··· Dataset extract
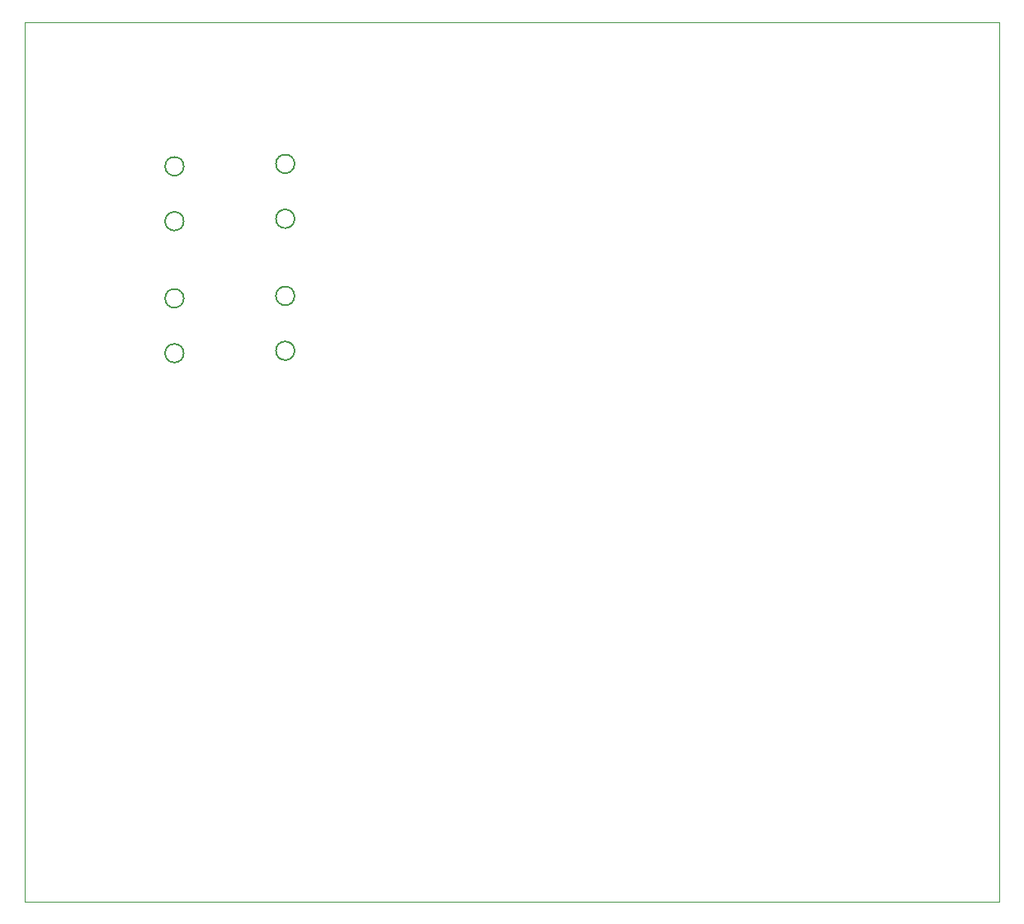
<source format=gbr>
%TF.GenerationSoftware,KiCad,Pcbnew,(6.0.0)*%
%TF.CreationDate,2022-08-03T23:17:49+01:00*%
%TF.ProjectId,Tube Headphone project V3,54756265-2048-4656-9164-70686f6e6520,rev?*%
%TF.SameCoordinates,Original*%
%TF.FileFunction,Profile,NP*%
%FSLAX46Y46*%
G04 Gerber Fmt 4.6, Leading zero omitted, Abs format (unit mm)*
G04 Created by KiCad (PCBNEW (6.0.0)) date 2022-08-03 23:17:49*
%MOMM*%
%LPD*%
G01*
G04 APERTURE LIST*
%TA.AperFunction,Profile*%
%ADD10C,0.200000*%
%TD*%
%TA.AperFunction,Profile*%
%ADD11C,0.100000*%
%TD*%
G04 APERTURE END LIST*
D10*
X186270000Y-65020000D02*
G75*
G03*
X186270000Y-65020000I-955877J0D01*
G01*
X174900000Y-59630000D02*
G75*
G03*
X174900000Y-59630000I-955877J0D01*
G01*
X186270000Y-72940000D02*
G75*
G03*
X186270000Y-72940000I-955877J0D01*
G01*
X174900000Y-65270000D02*
G75*
G03*
X174900000Y-65270000I-955877J0D01*
G01*
X186270000Y-59380000D02*
G75*
G03*
X186270000Y-59380000I-955877J0D01*
G01*
X174900000Y-78830000D02*
G75*
G03*
X174900000Y-78830000I-955877J0D01*
G01*
X186270000Y-78580000D02*
G75*
G03*
X186270000Y-78580000I-955877J0D01*
G01*
D11*
X258570000Y-135150000D02*
X158600000Y-135150000D01*
X158600000Y-135150000D02*
X158600000Y-44870000D01*
X158600000Y-44870000D02*
X258570000Y-44870000D01*
X258570000Y-44870000D02*
X258570000Y-135150000D01*
D10*
X174900000Y-73190000D02*
G75*
G03*
X174900000Y-73190000I-955877J0D01*
G01*
M02*

</source>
······
# Your instructions
Repeat each line above exactly. The pictures stay out.

# Answer to the exercise
<source format=gbr>
%TF.GenerationSoftware,KiCad,Pcbnew,(6.0.0)*%
%TF.CreationDate,2022-08-03T23:17:49+01:00*%
%TF.ProjectId,Tube Headphone project V3,54756265-2048-4656-9164-70686f6e6520,rev?*%
%TF.SameCoordinates,Original*%
%TF.FileFunction,Profile,NP*%
%FSLAX46Y46*%
G04 Gerber Fmt 4.6, Leading zero omitted, Abs format (unit mm)*
G04 Created by KiCad (PCBNEW (6.0.0)) date 2022-08-03 23:17:49*
%MOMM*%
%LPD*%
G01*
G04 APERTURE LIST*
%TA.AperFunction,Profile*%
%ADD10C,0.200000*%
%TD*%
%TA.AperFunction,Profile*%
%ADD11C,0.100000*%
%TD*%
G04 APERTURE END LIST*
D10*
X186270000Y-65020000D02*
G75*
G03*
X186270000Y-65020000I-955877J0D01*
G01*
X174900000Y-59630000D02*
G75*
G03*
X174900000Y-59630000I-955877J0D01*
G01*
X186270000Y-72940000D02*
G75*
G03*
X186270000Y-72940000I-955877J0D01*
G01*
X174900000Y-65270000D02*
G75*
G03*
X174900000Y-65270000I-955877J0D01*
G01*
X186270000Y-59380000D02*
G75*
G03*
X186270000Y-59380000I-955877J0D01*
G01*
X174900000Y-78830000D02*
G75*
G03*
X174900000Y-78830000I-955877J0D01*
G01*
X186270000Y-78580000D02*
G75*
G03*
X186270000Y-78580000I-955877J0D01*
G01*
D11*
X258570000Y-135150000D02*
X158600000Y-135150000D01*
X158600000Y-135150000D02*
X158600000Y-44870000D01*
X158600000Y-44870000D02*
X258570000Y-44870000D01*
X258570000Y-44870000D02*
X258570000Y-135150000D01*
D10*
X174900000Y-73190000D02*
G75*
G03*
X174900000Y-73190000I-955877J0D01*
G01*
M02*

</source>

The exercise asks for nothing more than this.